11 August 2011

a request

A few years ago, when we still had half days at school, we would eat our lunches at noon. And we weren't allowed to eat any time before that. I would have breakfast at seven, and then I would wait until noon to have anything else. And one day I had a hunger stomachache that was so bad I wanted to leave school.
That's 5 hours without food. It may seem a little bad, especially with no water or even a little snack. But when I got home I could have tons of food. Walk in the pantry, there's food. The fridge, food. The stores, stocked with food of all sorts. We never have a shortage of food.
But imagine not eating for days - not just 5 hours, but days - in a line cramped with other starving people in the stifling heat, waiting for a small high-energy biscuit or a cup filled with caloric and nutrient-rich porridge. And then camping in plastic makeshift tents waiting for the next rations.

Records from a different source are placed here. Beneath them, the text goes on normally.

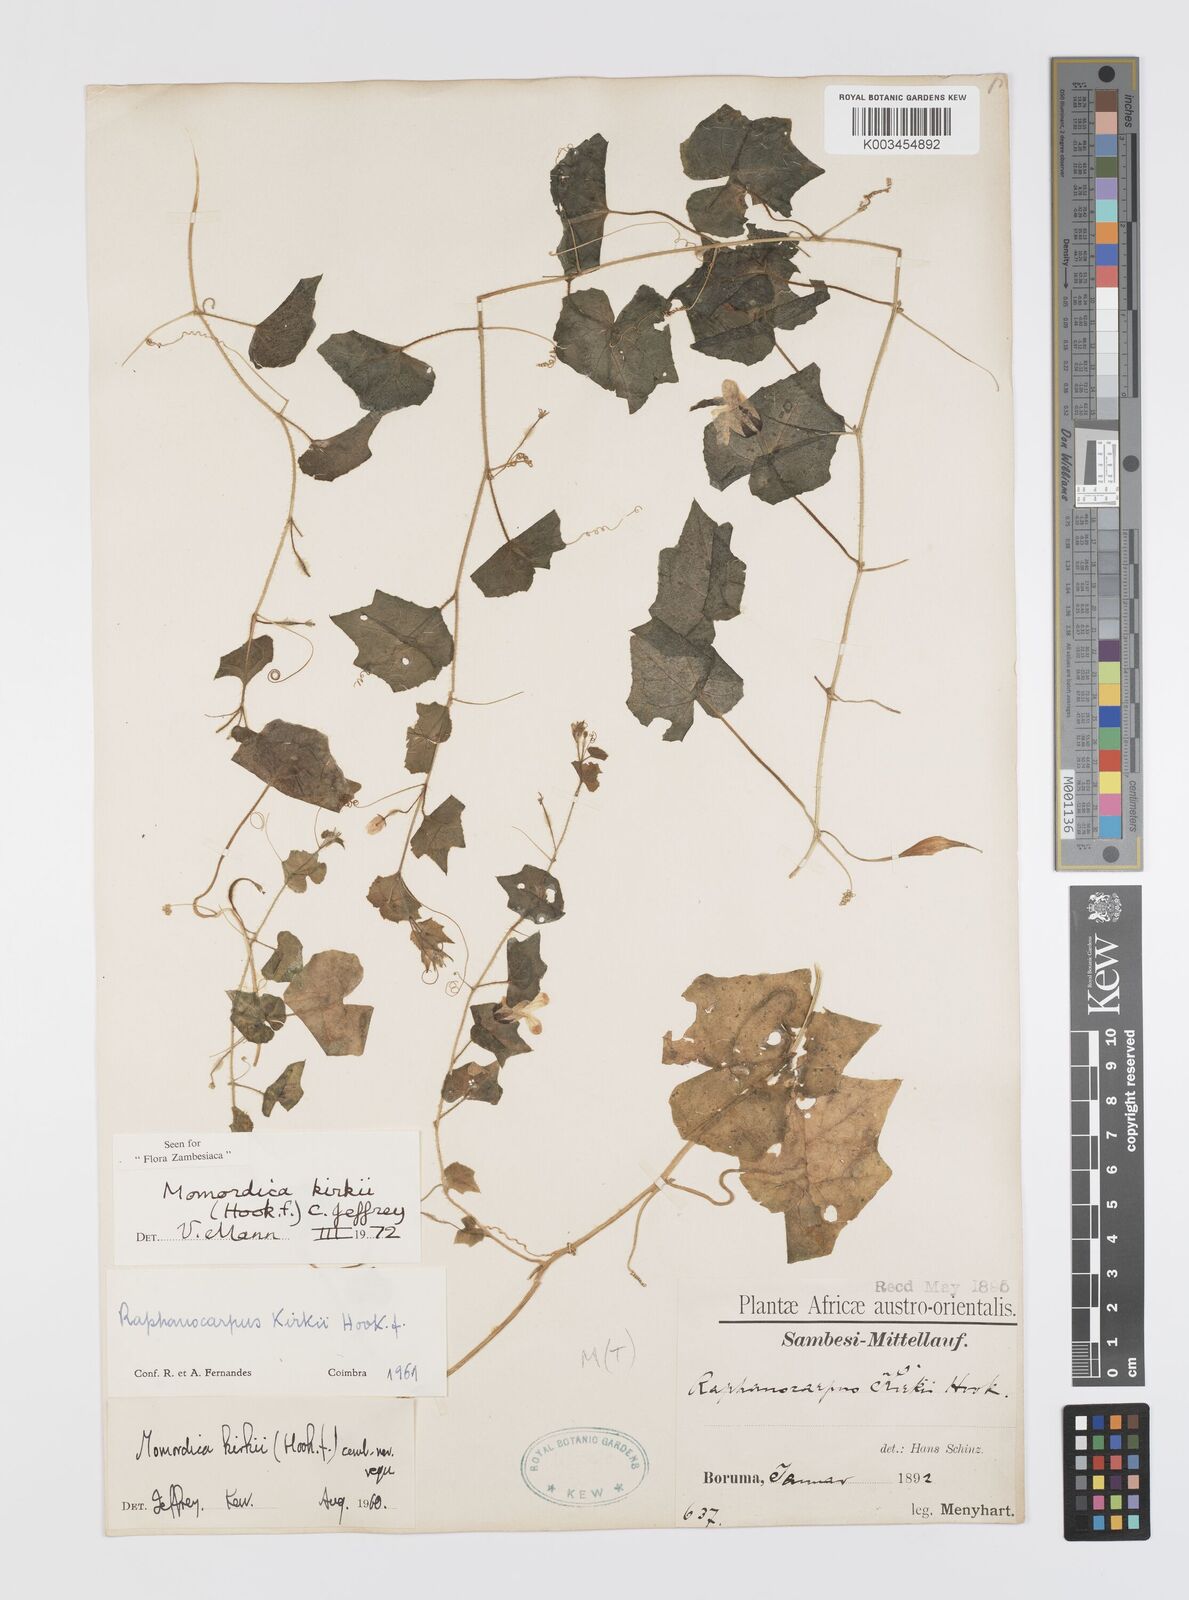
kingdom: Plantae
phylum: Tracheophyta
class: Magnoliopsida
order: Cucurbitales
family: Cucurbitaceae
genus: Momordica
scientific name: Momordica kirkii
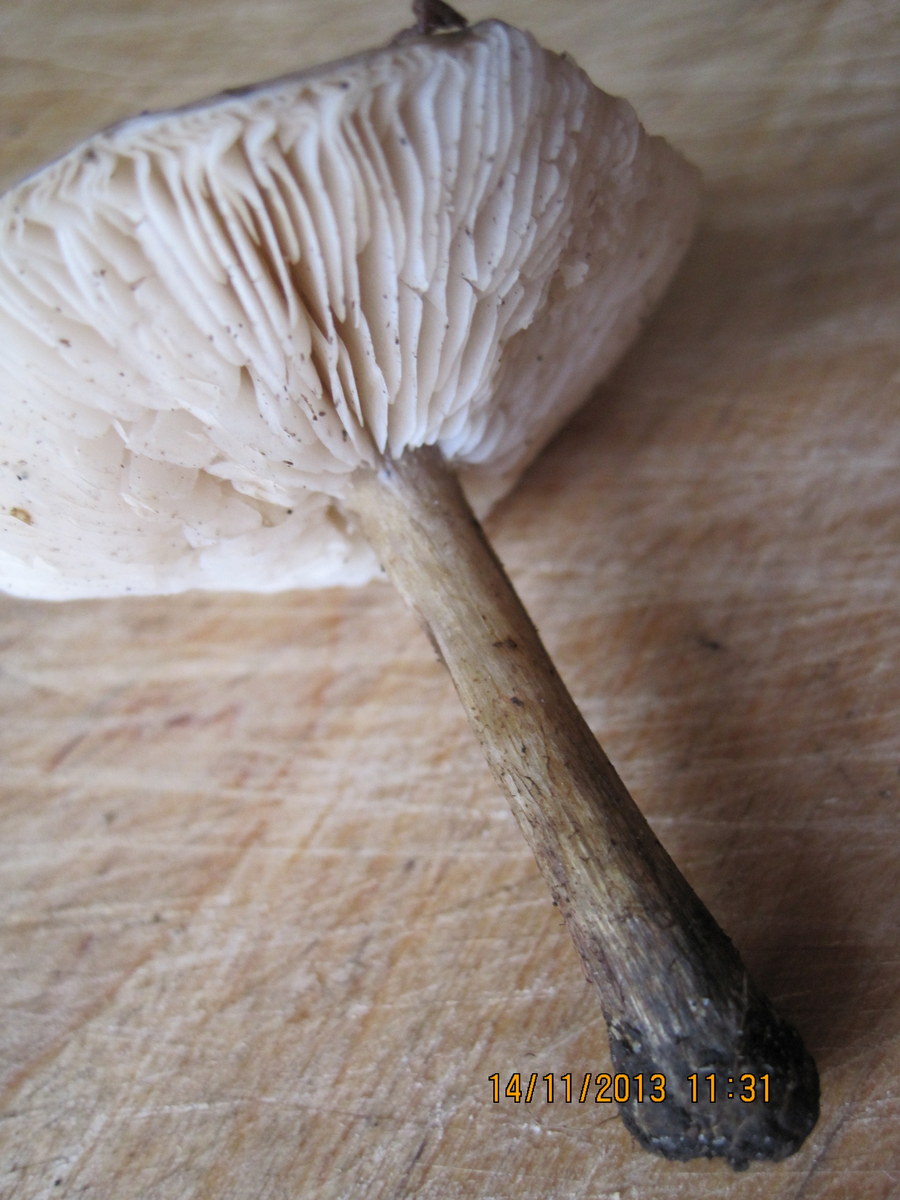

This is how the people in Somalia and Kenya are living right now. Emaciated and tired, men, women, children, teenagers, and infants wait outside of huge tents filled with humanitarian workers trying to provide enough food until the next plane lands to deliver more. Thousands are devastated by a drought that has killed all of the crops that they relied on for food. And the dust from the drought flies around with the wind, looking much like the Dust Bowl in the Great Plains of the US, with dust and other particles become trapped in their lungs, making them even more parched.
Thousands of kids are malnourished and dying of horrific diseases. In pictures I have seen, kids with a fine layer of red dust coating their skin are so thin that their ribs, clavicles, and eye sockets can be seen, their eyes are bloodshot and glassy from tears. They are dying, their whole population is dying, and they can't get out.
Organizations like the World Food Programme are there helping day and night, but this alone is not enough. Food is running out and more is needed to help these people survive. What will happen to the dynamic of their country if thousands of people die? What will happen to their country? to Africa? After all, Kenya and Somalia make up a large part of Eastern Africa.
We have the power to help. And there are tons of ways you can help. See that button on my homepage of this very blog? It's my hunger campaign, my direct link from WFP to get others to donate. And donating can be small - even $5 can help pay for at least 5 people to eat a meal. And that's one family. And with each person donating to help, we can help feed these people so that other organizations can focus on moving them to a safer environment. Or, if you don't have too much to donate, you can always go to Free Rice and answer questions on any topic - English vocabulary, math, chemistry, French, geography - and you will donate rice as you play. It's a great way to help if you don't have money to donate.
This is my request for these people. They need help. And if this were us, we would hope that we got the same amount of love from other people.